I miss his little baby stink head. The next time we might see them is if they are able to fly out for the "event". Did you know that out of 800+ pictures there are none of me and him. Yep, that's right, I didn't even think to have someone take our picture.
Tim and I have talked more and more about our options. Everytime I think I know what I want another option comes up.
For a couple of minutes I concidered moving the date up from March '10 to March '09. That was a fun hour.
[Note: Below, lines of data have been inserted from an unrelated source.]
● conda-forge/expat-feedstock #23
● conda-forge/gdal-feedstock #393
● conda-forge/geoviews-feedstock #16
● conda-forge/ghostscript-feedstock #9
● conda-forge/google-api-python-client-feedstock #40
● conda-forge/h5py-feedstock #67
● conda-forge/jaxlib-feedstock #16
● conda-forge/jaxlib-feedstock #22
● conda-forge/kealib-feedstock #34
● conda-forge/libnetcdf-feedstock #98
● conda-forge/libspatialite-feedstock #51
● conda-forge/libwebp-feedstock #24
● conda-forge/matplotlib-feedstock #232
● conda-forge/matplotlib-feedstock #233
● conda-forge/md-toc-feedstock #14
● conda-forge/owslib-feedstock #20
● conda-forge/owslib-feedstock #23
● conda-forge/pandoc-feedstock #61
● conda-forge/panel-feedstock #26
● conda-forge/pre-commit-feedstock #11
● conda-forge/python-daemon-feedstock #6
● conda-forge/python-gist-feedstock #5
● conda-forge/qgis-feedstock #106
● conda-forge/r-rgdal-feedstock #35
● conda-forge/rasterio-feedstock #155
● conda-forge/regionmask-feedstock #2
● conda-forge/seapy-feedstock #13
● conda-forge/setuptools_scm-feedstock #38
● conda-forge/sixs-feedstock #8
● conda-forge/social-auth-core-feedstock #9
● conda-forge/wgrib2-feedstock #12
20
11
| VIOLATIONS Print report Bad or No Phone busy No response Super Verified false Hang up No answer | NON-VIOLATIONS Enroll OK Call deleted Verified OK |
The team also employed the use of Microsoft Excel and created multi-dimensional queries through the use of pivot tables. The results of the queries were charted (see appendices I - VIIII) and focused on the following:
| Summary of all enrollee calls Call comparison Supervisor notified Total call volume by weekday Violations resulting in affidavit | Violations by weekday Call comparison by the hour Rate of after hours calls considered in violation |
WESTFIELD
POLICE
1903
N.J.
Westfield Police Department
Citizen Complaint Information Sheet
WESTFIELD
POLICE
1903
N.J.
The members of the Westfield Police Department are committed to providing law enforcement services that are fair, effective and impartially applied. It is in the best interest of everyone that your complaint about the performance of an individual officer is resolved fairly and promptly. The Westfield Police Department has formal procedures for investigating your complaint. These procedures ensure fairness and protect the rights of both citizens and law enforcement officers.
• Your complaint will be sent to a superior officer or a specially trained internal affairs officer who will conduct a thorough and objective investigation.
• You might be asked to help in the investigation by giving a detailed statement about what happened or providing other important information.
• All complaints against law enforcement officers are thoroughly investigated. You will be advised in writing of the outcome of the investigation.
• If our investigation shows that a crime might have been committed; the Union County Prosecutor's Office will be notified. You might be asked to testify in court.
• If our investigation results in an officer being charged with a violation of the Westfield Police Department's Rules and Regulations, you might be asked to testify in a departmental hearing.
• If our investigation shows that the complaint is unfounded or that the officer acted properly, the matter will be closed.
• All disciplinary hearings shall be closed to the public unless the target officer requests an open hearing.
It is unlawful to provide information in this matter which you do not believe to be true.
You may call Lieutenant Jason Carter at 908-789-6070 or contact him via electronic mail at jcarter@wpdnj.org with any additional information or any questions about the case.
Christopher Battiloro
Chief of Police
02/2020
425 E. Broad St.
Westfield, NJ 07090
Right now the options are:
Have the ceremony at the Wright House in the morning then have the reception that evening at either my backyard, his backyard or possibly Sky's backyard
Have a morning ceremony and evening reception at mine, his or his sister's backyard
Elope. Just get married wherever we plan to have our honeymoon

Crazy. It's official.
Did you know that Mother's Cookies are went out of business, that means no more pink and white frosted animal crackers.
"kimokio31: Cookies
kimokio31: i had to say goodbye to a cookie
erasabledinasour: yes
kimokio31: these are now offically sad times"
Guest list's are still being typed up, the general budget is 5-10k and the theme is still being worked on. You know insanity has hit when I think about a vintage circus theme for the reception. Go with it, it could be interesting.
Well don't worry your little pretty heads because I have others. Geez.
Tim is going to build a dance floor so bring your dancing shoes because I better not be the only one out there.
- Mood:awake

I let Tim's mom borrow my telephoto lens while she was on vacation. It's been two weeks I haven't gotten it back yet.
I haven't done a thing for my blog. Everytime Tim has time I don't have interest. That's me.
Tim and I discussed wedding plans. I told him I was thinking about eloping. It is now officially an option.